Regresé a casa al atardecer. Nubes de tormenta se arremolinaban hacia el este. Un pequeño temblor de tierra se produjo según conducía de vuelta al hogar, aunque sin consecuencias. Al entrar reinaba el silencio. Flotaba en el aire un extraño olor sulfuroso. El ambiente cargado. Los niños lloraban y gemían en su habitación, acurrucados en el suelo en posición fetal. Mi mujer se balanceaba en la vieja mecedora de la abuela, que crujía como si fuera a desbalagarse en mil trozos. Sus ojos se mantenía hipnóticamente fijos sobre un paquete que descansaba sobre la cómoda. Alzó su mano señalándolo, quedó flácida en el aire, acusadora, mientras detuvo la mecedora para pronunciar estas palabras: Ha llegado…
En ese momento, justo cuando me aprestaba a abrir el paquete, las campanas de la iglesia comenzaron a tañer. Resultaba inquietante, pues aún no había dado la hora. Un enorme cuervo se estampó contra el cristal de la ventana, y luego otro y otro, hasta romperlo. Por el agujero se coló una nube densa de enormes moscas oscuras como el carbón, que se agolparon en torno a mi cabeza sin llegar a tocarla o posarse sobre ella. Pero no presté atención, pues mi ojos ya estaban fijos en el papel de estraza que envolvía el misterioso envío. Por un momento dudé, pero armado de valor, me dispuse a liberar de su envoltorio la caja. Justo en ese momento, mis amados libros de D&D, en sus ediciones clásicas, comenzaron a moverse en los estantes. Tal como si fueran impulsados por una fuerza invisible, poderosa y atávica, se precipitaron contra mí. Primero la querida caja roja original, y luego la azul… y la verde, y la negra, y hasta la dorada del Immortal. Todavía hoy juraría ante Dios que ví a mi Rules Cyclopedia derramar sangre de entre sus páginas. El tarro de los dados, conteniendo cientos de ellos, estalló de pronto, con un estampido terrible. Libros y más libros caía, tuve que protegerme bajo la cómoda, mientras las moscas proseguía danzando como una niebla móvil ante mis ojos. Empero, con esfuerzo denodado, conseguí abrir el paquete. Algo brilló con intensidad al retirar al papel protector de burbujas. Era azul… ¡era horrible! Entonces lo comprendí todo, ¿qué terrible error cometí? Había vendido mi alma al Diablo Narrativo y ahora, trasmutado en libro de oscuros saberes y mortales designios, regresaba del Abismo para reclamar mi ser.
Estaba perdido. Me sentía sucio. No sabía qué hacer. Como fuera que el destino ya sabía de mi fatal circunstancia, todo volvió a ser como antes.
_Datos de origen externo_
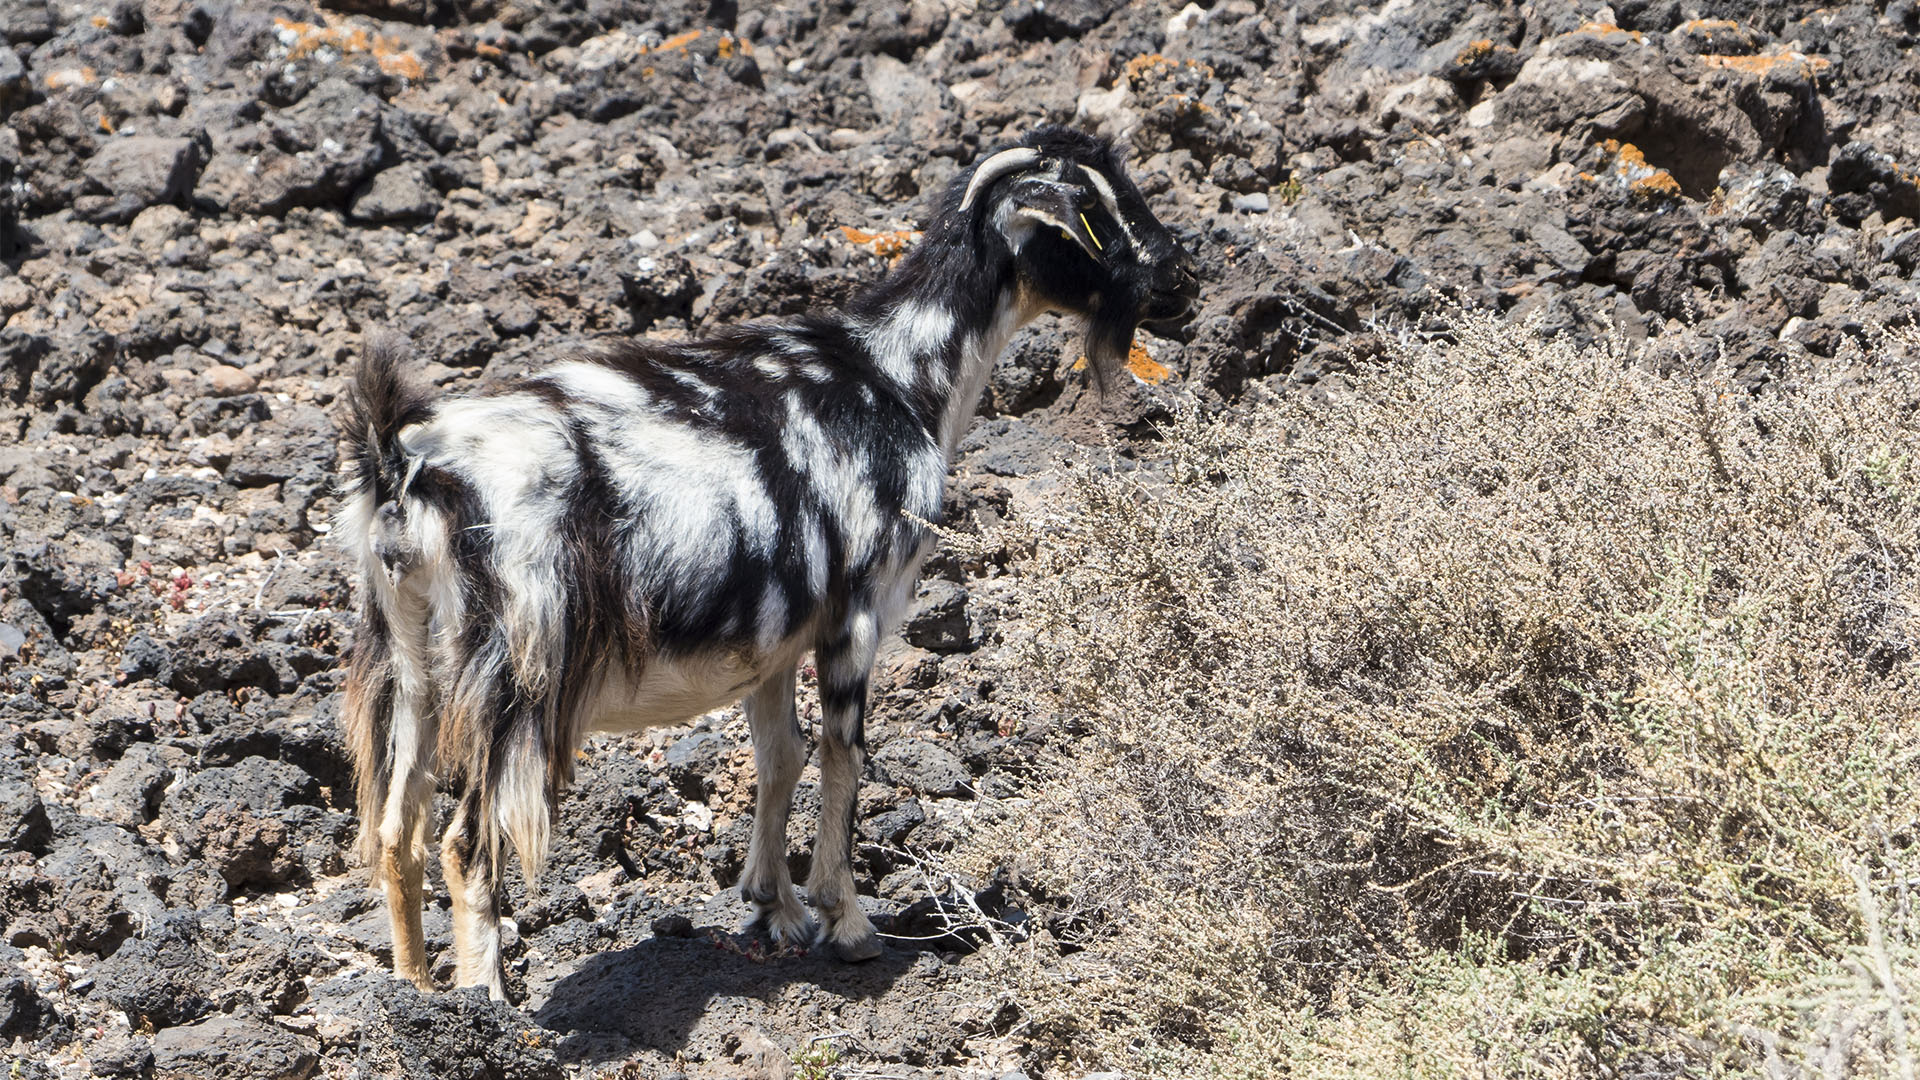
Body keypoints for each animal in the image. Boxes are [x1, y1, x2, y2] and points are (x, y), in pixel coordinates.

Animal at [337, 123, 1190, 991]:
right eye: (1092, 210)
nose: (1180, 278)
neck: (900, 375)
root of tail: (406, 464)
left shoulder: (774, 640)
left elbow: (781, 758)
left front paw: (774, 906)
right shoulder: (856, 612)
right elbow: (844, 758)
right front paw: (847, 923)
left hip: (409, 664)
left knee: (398, 832)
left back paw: (412, 989)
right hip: (515, 673)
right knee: (466, 841)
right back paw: (484, 998)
Desaparecieron las moscas… y los cuervos. Mi mujer leía tranquilamente en la mecedora, y todos mis libros, y los dados incluso, me miraban desde la biblioteca en perfecto orden. ¿Habría sido sólo una pesadilla, fruto de mi imaginación?
En ese momento, mi hija pequeña salió de su cuarto, vestidita con su canesú, y con voz grave pronunció estas palabras, cuyo mero recuerdo, aún hoy, me causa espanto:
Papi, soy Gozer el Gozeriano, invoco mi aspecto de niña siniestra para no merendar Frosties.

¡Indieeeeeeeeeeeeeeeeeeeeeeeeeeeeeeeeeeeeeeeeeeeeeeeeeeeeeeeee!






NOTA: La historia que encabeza esta entrada es del todo verídica, salvo que no tengo una niña, sino dos zagales… que devoran Frosties. La niña ha sido insertada para aderezar la historia, pues hoy día no existe relato sobrenatural que se precie que no incluya una niña de aspecto siniestro. No tenemos mecedora. El anciano existe, y se llama Kane, reverendo Henry Kane. Y el libro maldito, para nuestra desgracia, también existe, y arriba lo tienen fotografiado. Que Dios nos guarde de pronunciar, y mucho menos escribir, su infausto título.